Institute of Clinical Research, Centre for Reproduction and Early Life, University of Nottingham, Nottingham NG7 2UH, UK

Correspondence should be addressed to M E Symonds at Academic Division of Child Health, School of Human Development, Queen’s Medical Centre, University Hospital, Nottingham NG7 2UH, UK; Email: michael.symonds{at}nottingham.ac.uk

This study investigated the developmental and nutritional programming of two important mitochondrial proteins, namely voltage-dependent anion channel (VDAC) and cytochrome c, in the sheep kidney, liver and lung. The effect of maternal nutrient restriction between early and mid-gestation (i.e. 28- to 80-day gestation, the period of maximal placental growth) on the abundance of these proteins was also examined in fetal and juvenile offspring. Fetuses were sampled at 80 and 140 days of gestation (term ~147 days), and postnatal animals at 1 and 30 days and 6 months of age.
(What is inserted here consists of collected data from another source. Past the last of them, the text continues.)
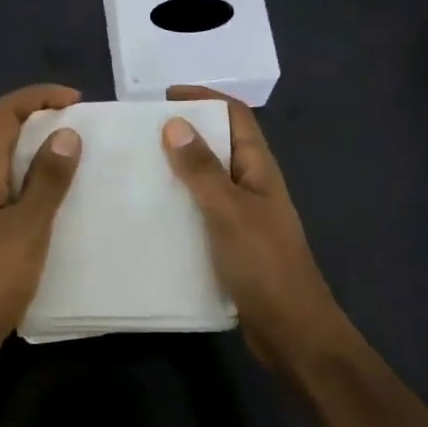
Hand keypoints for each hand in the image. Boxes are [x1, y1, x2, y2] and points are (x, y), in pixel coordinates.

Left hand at [0, 84, 83, 371]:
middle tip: (86, 130)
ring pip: (15, 164)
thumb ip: (47, 181)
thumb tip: (67, 133)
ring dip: (46, 154)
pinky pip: (19, 192)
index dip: (37, 96)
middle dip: (45, 121)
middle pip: (8, 134)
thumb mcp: (27, 228)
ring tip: (84, 161)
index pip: (4, 114)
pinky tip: (67, 203)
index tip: (76, 101)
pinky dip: (43, 184)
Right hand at [161, 86, 349, 370]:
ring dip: (178, 169)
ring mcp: (242, 215)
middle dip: (185, 131)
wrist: (291, 330)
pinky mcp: (230, 243)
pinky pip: (200, 211)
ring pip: (207, 179)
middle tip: (140, 133)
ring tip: (137, 168)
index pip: (235, 116)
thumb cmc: (263, 264)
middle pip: (219, 144)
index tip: (165, 96)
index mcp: (259, 168)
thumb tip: (174, 122)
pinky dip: (178, 203)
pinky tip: (150, 213)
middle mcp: (252, 185)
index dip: (205, 98)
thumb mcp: (228, 211)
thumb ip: (202, 169)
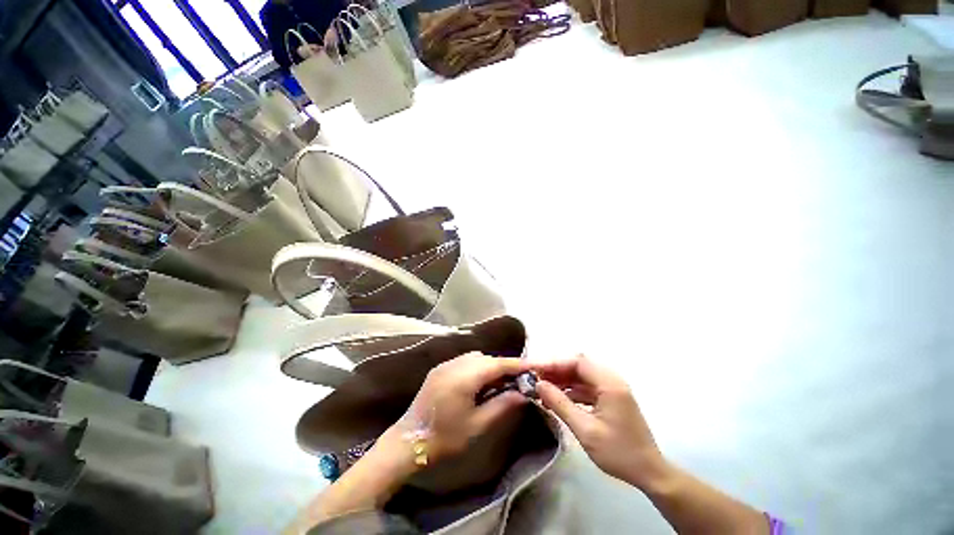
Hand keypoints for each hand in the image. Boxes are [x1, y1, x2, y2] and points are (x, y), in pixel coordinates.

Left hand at [401, 352, 529, 463]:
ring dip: (489, 366)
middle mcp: (455, 364)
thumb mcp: (477, 425)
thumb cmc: (445, 438)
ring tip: (499, 382)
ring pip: (475, 357)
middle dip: (504, 365)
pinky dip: (476, 367)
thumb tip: (523, 394)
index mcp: (464, 377)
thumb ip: (502, 405)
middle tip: (518, 380)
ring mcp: (445, 365)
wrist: (408, 442)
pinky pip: (464, 361)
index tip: (534, 366)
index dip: (517, 364)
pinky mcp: (439, 369)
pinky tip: (479, 383)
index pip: (497, 364)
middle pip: (486, 358)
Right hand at [533, 354, 665, 489]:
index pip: (577, 362)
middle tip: (535, 378)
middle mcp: (611, 380)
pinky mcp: (610, 398)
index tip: (534, 369)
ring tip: (542, 387)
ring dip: (562, 380)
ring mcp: (611, 389)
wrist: (649, 473)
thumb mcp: (585, 430)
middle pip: (578, 366)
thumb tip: (538, 385)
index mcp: (609, 384)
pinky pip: (586, 387)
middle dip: (555, 370)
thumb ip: (560, 404)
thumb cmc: (619, 452)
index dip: (553, 363)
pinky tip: (556, 398)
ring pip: (580, 376)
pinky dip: (570, 390)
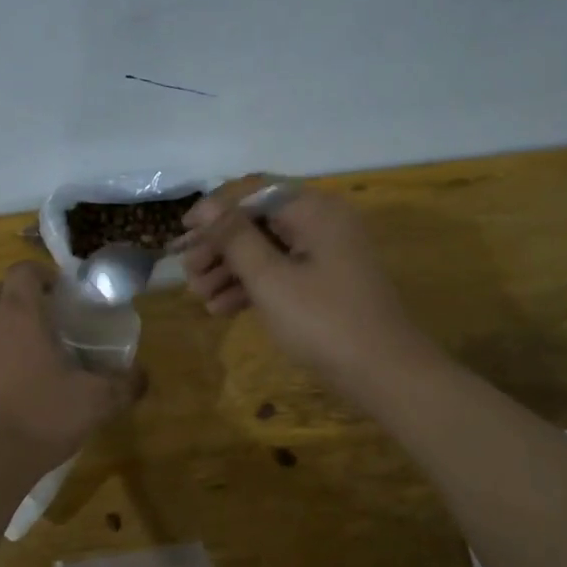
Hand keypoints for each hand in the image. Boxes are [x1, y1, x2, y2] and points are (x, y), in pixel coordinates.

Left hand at [0, 262, 142, 467]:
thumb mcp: (95, 402)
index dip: (40, 275)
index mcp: (20, 313)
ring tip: (14, 358)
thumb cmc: (41, 418)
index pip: (23, 270)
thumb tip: (142, 376)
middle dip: (19, 301)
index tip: (57, 293)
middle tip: (42, 326)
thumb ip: (124, 384)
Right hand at [176, 176, 424, 390]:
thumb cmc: (323, 321)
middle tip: (188, 272)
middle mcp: (321, 224)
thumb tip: (207, 207)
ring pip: (266, 250)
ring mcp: (325, 255)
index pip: (254, 192)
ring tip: (199, 296)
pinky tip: (221, 309)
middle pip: (258, 222)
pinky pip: (281, 273)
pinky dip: (252, 287)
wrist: (383, 374)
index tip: (183, 232)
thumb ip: (235, 238)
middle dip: (219, 246)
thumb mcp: (270, 279)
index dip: (215, 209)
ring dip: (230, 270)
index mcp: (314, 211)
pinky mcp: (324, 284)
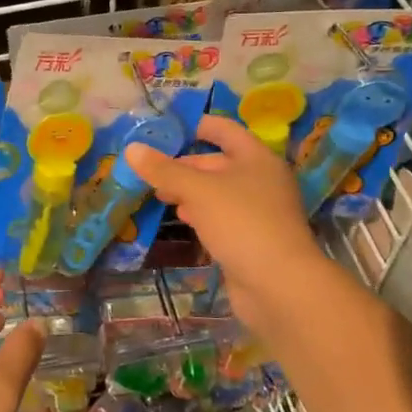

The abundance of VDAC peaked at 140 days of gestation in the lung, compared with 1 day after birth in the kidney and liver, whereas cytochrome c abundance was greatest at 140 days of gestation in the liver, 1 day after birth in the kidney and 6 months of age in lungs. This differential ontogeny in mitochondrial protein abundance between tissues was accompanied with very different tissue-specific responses to changes in maternal food intake. In the liver, maternal nutrient restriction only increased mitochondrial protein abundance at 80 days of gestation, compared with no effect in the kidney. In contrast, in the lung mitochondrial protein, abundance was raised near to term, whereas VDAC abundance was decreased by 6 months of age. These findings demonstrate the tissue-specific nature of mitochondrial protein development that reflects differences in functional adaptation after birth. The divergence in mitochondrial response between tissues to maternal nutrient restriction early in pregnancy further reflects these differential ontogenies.